I am working on creating topic models based on Tweets in R
using the topicmodels
package.
I want to create a dataframe containing all the results from the topic model so that I can insert it into a database. This is how I do it:
# create dataframe with relevant results
topics <- as.data.frame(ldaTopics@gamma)
topics$id <- as.character(ldaTopics@documents)
topics$topic <- topics(ldaTopics)
# reorder columns to match table structure in database
reordered_topics <- topics[,c(6, 1, 2, 3, 4, 5, 7)]
# write results to db
dbWriteTable(con, "topics", value = reordered_topics, append = TRUE, row.names = FALSE)

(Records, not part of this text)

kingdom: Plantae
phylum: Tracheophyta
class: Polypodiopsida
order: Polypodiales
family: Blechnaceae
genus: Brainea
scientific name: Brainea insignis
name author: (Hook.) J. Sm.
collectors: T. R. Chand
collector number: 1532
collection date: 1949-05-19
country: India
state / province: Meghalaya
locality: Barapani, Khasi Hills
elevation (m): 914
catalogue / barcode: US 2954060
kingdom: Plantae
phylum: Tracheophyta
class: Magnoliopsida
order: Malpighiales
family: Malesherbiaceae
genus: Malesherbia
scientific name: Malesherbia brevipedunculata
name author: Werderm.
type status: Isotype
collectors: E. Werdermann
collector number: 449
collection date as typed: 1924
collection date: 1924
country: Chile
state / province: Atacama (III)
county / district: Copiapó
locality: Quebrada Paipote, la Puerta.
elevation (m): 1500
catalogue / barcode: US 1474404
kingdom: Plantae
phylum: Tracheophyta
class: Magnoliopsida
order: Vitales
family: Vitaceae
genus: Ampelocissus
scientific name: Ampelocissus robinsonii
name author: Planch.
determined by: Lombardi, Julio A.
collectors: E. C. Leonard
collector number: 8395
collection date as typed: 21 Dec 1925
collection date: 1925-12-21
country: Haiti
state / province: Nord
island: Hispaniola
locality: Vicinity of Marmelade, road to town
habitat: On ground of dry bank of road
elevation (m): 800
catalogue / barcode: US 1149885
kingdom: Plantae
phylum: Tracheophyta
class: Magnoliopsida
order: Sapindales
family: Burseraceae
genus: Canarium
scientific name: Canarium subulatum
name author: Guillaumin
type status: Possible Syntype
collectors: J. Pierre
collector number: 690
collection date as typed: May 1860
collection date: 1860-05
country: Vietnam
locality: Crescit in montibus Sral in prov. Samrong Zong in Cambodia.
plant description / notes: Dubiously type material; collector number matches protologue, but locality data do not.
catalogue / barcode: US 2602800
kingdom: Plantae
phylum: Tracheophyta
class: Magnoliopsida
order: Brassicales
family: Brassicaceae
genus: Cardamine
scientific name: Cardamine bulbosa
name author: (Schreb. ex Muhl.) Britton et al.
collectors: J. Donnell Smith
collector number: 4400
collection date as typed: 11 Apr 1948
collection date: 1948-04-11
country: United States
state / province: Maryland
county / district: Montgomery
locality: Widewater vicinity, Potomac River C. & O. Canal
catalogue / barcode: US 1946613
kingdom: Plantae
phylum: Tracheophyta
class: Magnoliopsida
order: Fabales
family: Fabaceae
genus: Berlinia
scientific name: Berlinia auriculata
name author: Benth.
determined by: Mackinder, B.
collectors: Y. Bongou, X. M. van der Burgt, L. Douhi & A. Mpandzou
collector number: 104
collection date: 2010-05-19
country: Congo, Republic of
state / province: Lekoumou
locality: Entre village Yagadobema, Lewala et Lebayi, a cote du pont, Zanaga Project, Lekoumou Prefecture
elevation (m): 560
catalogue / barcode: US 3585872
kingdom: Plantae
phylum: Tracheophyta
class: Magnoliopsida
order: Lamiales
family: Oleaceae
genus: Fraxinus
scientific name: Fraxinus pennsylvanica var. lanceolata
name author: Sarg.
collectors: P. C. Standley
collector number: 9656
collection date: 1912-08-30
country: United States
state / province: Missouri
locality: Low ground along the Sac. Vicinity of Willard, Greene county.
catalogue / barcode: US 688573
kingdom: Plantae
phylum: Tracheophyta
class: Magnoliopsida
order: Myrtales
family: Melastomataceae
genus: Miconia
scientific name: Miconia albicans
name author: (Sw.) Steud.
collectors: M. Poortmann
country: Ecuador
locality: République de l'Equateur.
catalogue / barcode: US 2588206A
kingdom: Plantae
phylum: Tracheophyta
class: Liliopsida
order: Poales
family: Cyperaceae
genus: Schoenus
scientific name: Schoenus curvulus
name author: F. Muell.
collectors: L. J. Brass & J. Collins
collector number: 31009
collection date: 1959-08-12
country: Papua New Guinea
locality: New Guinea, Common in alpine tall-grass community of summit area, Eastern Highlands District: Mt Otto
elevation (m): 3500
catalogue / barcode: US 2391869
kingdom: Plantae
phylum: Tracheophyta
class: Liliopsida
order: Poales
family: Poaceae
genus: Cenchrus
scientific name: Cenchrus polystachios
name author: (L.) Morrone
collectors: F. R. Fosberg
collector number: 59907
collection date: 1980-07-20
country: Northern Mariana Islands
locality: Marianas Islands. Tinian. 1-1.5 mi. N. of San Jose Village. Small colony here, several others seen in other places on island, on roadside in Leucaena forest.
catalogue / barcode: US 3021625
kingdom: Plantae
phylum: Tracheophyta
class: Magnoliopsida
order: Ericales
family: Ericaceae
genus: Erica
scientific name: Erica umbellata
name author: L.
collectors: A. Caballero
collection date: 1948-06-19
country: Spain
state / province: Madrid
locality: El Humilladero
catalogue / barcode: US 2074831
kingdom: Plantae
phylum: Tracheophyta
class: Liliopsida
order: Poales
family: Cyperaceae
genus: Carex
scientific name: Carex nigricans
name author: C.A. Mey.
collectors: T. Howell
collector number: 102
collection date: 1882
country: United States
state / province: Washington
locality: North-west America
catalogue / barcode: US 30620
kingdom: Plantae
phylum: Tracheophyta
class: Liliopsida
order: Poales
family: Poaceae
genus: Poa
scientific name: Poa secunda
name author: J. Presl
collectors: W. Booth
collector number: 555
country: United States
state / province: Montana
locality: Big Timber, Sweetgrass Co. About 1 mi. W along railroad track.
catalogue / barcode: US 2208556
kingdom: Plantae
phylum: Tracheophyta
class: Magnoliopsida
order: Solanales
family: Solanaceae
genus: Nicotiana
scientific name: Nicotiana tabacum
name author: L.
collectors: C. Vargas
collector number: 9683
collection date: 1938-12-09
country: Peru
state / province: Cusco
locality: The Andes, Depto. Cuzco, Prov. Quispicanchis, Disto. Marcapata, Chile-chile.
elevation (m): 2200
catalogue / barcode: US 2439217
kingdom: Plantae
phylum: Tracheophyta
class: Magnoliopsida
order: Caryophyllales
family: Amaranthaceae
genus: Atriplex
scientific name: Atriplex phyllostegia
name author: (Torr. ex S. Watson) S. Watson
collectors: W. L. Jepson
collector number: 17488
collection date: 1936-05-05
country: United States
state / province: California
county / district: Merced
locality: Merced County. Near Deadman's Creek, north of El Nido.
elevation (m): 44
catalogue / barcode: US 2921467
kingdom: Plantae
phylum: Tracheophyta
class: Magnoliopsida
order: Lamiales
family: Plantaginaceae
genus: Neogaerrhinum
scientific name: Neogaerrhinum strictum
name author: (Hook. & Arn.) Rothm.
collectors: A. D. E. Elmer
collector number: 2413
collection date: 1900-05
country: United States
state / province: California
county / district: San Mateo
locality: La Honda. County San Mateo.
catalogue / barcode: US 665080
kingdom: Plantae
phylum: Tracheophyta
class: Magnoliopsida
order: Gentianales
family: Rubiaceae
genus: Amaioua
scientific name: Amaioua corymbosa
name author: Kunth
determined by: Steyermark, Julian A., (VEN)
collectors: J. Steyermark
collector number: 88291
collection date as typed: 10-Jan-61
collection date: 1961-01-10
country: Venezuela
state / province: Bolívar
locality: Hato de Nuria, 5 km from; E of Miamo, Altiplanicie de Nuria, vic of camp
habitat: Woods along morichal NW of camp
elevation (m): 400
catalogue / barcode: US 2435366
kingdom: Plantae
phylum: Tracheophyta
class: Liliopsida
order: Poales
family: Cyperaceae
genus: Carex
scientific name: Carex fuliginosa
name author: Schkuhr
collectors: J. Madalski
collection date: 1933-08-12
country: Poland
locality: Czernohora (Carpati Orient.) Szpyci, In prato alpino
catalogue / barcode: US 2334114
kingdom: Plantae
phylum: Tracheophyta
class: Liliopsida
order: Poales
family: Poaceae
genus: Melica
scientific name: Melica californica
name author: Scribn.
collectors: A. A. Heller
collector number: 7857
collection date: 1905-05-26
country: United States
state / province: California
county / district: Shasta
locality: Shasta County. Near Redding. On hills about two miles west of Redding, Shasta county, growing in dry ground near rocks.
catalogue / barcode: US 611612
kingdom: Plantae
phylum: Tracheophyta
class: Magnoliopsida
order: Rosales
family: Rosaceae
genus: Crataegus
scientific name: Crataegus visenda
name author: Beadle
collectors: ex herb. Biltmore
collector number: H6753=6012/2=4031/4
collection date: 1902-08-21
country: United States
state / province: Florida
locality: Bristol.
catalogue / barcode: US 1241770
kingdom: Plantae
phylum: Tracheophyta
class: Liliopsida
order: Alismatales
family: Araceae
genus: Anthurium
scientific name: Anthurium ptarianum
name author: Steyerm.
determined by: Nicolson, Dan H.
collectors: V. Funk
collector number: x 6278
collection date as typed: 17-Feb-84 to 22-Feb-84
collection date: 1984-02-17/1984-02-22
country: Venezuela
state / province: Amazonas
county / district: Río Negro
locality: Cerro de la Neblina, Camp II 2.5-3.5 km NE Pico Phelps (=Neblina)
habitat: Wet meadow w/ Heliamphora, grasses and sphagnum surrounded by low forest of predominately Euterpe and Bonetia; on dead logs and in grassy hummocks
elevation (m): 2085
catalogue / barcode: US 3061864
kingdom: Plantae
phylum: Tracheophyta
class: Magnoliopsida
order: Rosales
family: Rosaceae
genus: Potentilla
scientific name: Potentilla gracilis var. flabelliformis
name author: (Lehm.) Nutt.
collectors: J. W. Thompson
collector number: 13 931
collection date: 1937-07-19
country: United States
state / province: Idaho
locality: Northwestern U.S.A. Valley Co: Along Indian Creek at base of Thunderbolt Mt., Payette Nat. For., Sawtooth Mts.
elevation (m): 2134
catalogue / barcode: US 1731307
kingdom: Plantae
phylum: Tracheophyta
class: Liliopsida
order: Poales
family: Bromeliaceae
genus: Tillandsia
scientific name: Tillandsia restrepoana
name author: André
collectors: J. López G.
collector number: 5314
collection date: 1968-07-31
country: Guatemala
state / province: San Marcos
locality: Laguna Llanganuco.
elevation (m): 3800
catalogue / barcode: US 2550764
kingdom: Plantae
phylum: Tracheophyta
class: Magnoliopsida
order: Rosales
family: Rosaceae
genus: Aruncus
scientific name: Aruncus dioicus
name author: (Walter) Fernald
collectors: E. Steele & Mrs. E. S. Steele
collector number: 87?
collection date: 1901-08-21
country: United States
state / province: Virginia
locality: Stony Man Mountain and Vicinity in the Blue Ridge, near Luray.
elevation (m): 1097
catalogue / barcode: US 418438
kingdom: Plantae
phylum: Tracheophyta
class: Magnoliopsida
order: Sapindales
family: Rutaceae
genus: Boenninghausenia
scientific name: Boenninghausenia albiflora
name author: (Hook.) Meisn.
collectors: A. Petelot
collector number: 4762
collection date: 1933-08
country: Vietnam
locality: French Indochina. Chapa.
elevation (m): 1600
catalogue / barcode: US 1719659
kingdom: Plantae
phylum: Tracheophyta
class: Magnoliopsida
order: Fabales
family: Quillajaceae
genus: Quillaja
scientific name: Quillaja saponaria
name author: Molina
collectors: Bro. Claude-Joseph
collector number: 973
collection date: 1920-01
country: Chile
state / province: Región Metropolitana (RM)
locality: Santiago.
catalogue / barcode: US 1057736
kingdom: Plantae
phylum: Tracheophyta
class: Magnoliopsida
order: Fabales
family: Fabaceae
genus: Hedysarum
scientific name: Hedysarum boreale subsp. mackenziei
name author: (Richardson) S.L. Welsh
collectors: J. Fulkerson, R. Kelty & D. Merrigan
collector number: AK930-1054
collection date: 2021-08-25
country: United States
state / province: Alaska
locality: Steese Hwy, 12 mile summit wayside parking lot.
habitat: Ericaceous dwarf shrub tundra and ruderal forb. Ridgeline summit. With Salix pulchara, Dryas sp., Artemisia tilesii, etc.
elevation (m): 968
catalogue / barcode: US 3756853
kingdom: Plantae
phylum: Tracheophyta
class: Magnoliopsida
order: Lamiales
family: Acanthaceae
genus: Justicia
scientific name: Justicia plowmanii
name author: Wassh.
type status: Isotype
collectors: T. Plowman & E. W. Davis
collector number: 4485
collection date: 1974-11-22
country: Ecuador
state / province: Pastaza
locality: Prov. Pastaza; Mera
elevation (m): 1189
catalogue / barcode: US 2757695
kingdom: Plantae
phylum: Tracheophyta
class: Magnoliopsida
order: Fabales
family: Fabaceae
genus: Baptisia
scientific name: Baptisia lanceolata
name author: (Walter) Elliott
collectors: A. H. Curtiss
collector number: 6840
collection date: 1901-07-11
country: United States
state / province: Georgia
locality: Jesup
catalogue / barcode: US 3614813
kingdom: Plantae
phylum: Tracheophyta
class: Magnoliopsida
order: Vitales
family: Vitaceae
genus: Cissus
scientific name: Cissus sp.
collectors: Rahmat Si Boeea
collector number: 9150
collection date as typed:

Now my problem: when I write my dataframe to the database I get the error that there are duplicate id's:
RS-DBI driver: (could not Retrieve the result : ERROR: duplicate key value violates unique constraint "topics_pkey" DETAIL: Key (id)=(1) already exists. CONTEXT: COPY topics, line 1
This is strange since I have checked to what extent the id's are indeed with `SELECT COUNT(DISTINCT id) FROM tweets;. The number returned was the same as selecting all the id's in the entire table.
I think something is going wrong with my way of combining the topicmodels
results into a dataframe. But I cannot figure out what is happening. Does anyone know what is happening here?